**What you need to do**
From the entries below, return exactly the lines beginning at the one that contains "4. **BASE LEGAL**" and ending at the one that contains "11. **DOCUMENTAÇÃO E", both of them included, and only those lines.

Dataset entries:
# # # # # # #

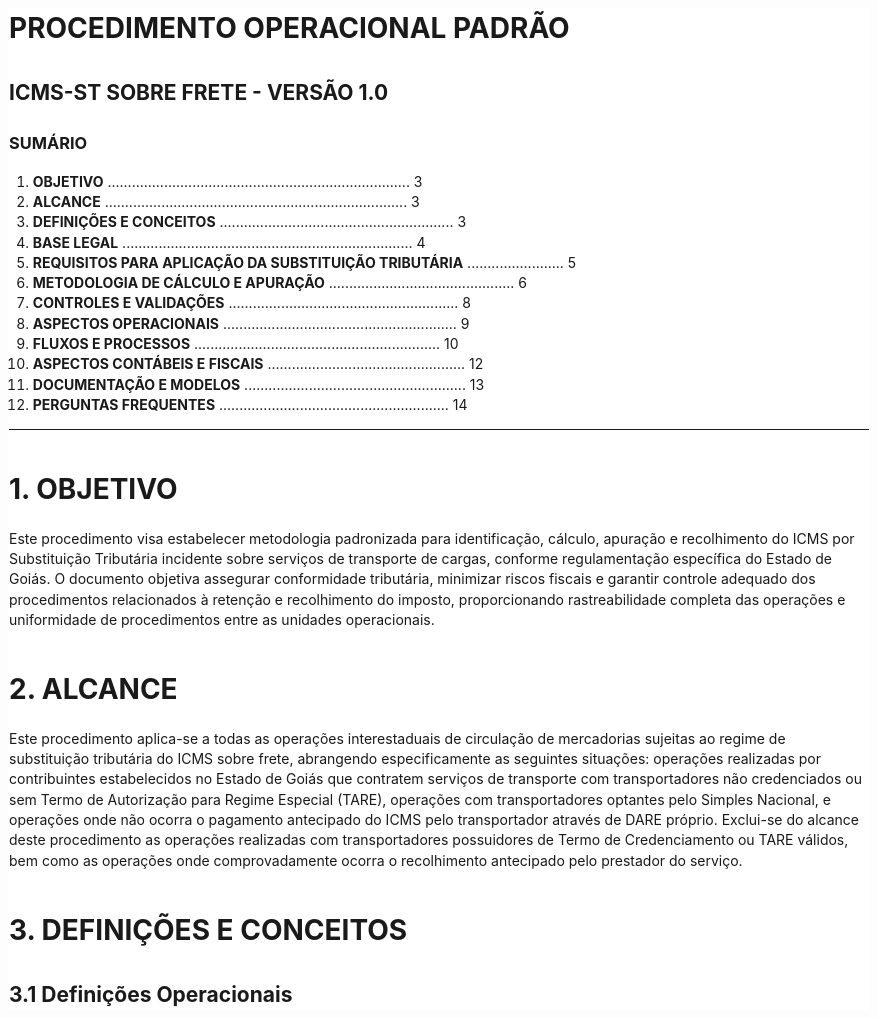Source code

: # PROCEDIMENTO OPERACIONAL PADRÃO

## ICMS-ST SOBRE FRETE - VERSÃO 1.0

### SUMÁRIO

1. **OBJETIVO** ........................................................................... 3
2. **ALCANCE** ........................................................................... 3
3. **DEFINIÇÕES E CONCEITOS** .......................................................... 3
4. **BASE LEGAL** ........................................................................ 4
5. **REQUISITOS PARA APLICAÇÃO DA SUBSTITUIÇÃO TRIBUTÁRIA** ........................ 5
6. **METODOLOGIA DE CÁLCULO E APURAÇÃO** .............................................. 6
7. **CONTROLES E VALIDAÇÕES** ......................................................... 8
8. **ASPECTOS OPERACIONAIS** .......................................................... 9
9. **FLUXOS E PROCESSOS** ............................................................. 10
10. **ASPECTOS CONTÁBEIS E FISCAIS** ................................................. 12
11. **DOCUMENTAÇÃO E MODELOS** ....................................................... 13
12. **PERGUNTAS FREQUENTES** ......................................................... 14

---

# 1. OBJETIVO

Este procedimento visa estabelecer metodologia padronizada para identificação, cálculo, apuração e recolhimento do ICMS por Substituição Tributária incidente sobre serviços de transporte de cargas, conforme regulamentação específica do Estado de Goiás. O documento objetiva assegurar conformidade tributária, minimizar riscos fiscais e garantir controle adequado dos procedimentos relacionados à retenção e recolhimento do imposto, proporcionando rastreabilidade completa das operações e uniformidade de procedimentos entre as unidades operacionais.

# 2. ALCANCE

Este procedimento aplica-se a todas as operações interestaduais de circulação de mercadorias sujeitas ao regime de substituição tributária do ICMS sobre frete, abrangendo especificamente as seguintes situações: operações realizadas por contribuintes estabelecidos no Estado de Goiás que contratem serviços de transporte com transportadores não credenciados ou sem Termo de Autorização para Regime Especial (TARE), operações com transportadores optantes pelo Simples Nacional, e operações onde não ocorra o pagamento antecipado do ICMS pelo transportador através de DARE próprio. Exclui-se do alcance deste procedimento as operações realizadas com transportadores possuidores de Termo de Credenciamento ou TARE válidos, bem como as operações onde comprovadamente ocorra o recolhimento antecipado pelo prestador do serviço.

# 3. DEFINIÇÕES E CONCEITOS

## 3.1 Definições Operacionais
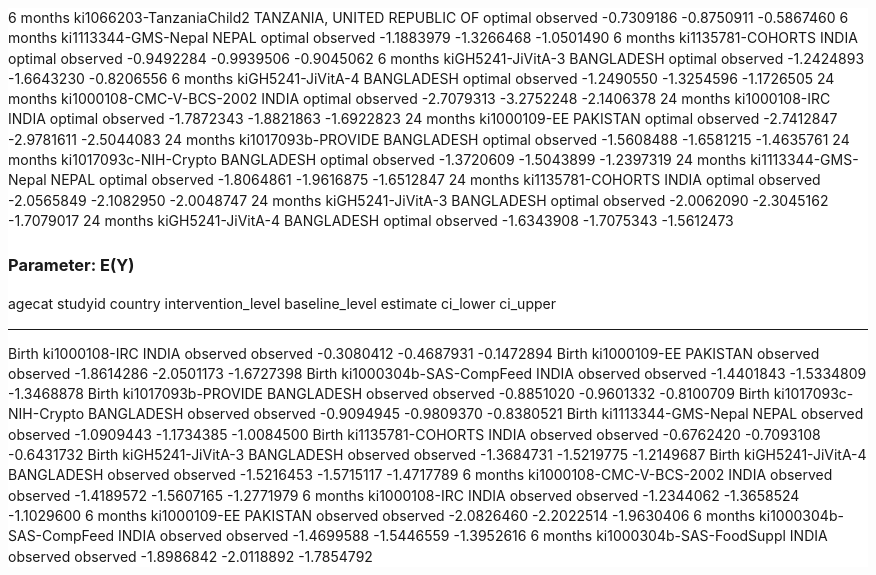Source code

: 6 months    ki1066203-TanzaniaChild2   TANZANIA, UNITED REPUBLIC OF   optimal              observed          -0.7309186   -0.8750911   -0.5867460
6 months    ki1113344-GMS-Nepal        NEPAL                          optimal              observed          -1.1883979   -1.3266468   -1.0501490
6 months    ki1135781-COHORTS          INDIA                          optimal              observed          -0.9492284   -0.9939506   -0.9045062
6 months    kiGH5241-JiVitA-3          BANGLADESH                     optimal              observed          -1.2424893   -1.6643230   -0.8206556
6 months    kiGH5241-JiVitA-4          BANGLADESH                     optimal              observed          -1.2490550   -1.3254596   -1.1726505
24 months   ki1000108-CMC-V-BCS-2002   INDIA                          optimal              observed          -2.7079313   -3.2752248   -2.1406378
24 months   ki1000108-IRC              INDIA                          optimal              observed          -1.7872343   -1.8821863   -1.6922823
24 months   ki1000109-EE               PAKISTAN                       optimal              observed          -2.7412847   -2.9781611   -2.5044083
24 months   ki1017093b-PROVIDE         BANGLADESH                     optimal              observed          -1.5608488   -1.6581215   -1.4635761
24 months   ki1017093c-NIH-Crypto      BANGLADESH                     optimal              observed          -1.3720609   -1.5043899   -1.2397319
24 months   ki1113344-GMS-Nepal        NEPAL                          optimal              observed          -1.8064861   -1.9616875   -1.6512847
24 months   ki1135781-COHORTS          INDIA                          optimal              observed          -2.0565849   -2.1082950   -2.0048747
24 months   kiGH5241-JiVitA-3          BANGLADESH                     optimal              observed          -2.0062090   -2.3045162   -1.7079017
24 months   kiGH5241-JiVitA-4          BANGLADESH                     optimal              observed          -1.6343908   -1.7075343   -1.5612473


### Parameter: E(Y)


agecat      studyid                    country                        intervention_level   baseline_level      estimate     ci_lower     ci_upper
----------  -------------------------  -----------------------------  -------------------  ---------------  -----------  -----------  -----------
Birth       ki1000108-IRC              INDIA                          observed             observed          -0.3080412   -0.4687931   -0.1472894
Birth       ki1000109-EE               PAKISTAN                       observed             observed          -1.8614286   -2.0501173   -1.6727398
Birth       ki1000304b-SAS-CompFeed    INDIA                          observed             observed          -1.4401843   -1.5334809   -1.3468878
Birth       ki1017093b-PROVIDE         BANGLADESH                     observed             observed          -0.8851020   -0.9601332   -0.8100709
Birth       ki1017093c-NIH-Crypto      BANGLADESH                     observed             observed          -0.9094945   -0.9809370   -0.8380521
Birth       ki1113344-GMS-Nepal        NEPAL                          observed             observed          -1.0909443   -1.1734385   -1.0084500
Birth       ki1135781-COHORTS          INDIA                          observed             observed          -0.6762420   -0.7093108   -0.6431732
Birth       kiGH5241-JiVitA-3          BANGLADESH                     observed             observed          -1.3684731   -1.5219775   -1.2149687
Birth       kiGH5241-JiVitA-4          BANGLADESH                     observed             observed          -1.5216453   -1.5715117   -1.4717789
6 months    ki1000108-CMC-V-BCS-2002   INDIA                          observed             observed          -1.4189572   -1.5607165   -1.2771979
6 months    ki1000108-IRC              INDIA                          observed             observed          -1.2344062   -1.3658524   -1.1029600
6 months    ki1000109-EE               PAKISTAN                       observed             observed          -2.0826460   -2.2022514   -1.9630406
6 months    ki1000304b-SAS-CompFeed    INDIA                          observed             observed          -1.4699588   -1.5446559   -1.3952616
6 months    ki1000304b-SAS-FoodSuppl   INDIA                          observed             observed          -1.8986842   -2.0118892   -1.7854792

# # # # # # #

**Output of the exercise**
4. **BASE LEGAL** ........................................................................ 4
5. **REQUISITOS PARA APLICAÇÃO DA SUBSTITUIÇÃO TRIBUTÁRIA** ........................ 5
6. **METODOLOGIA DE CÁLCULO E APURAÇÃO** .............................................. 6
7. **CONTROLES E VALIDAÇÕES** ......................................................... 8
8. **ASPECTOS OPERACIONAIS** .......................................................... 9
9. **FLUXOS E PROCESSOS** ............................................................. 10
10. **ASPECTOS CONTÁBEIS E FISCAIS** ................................................. 12
11. **DOCUMENTAÇÃO E MODELOS** ....................................................... 13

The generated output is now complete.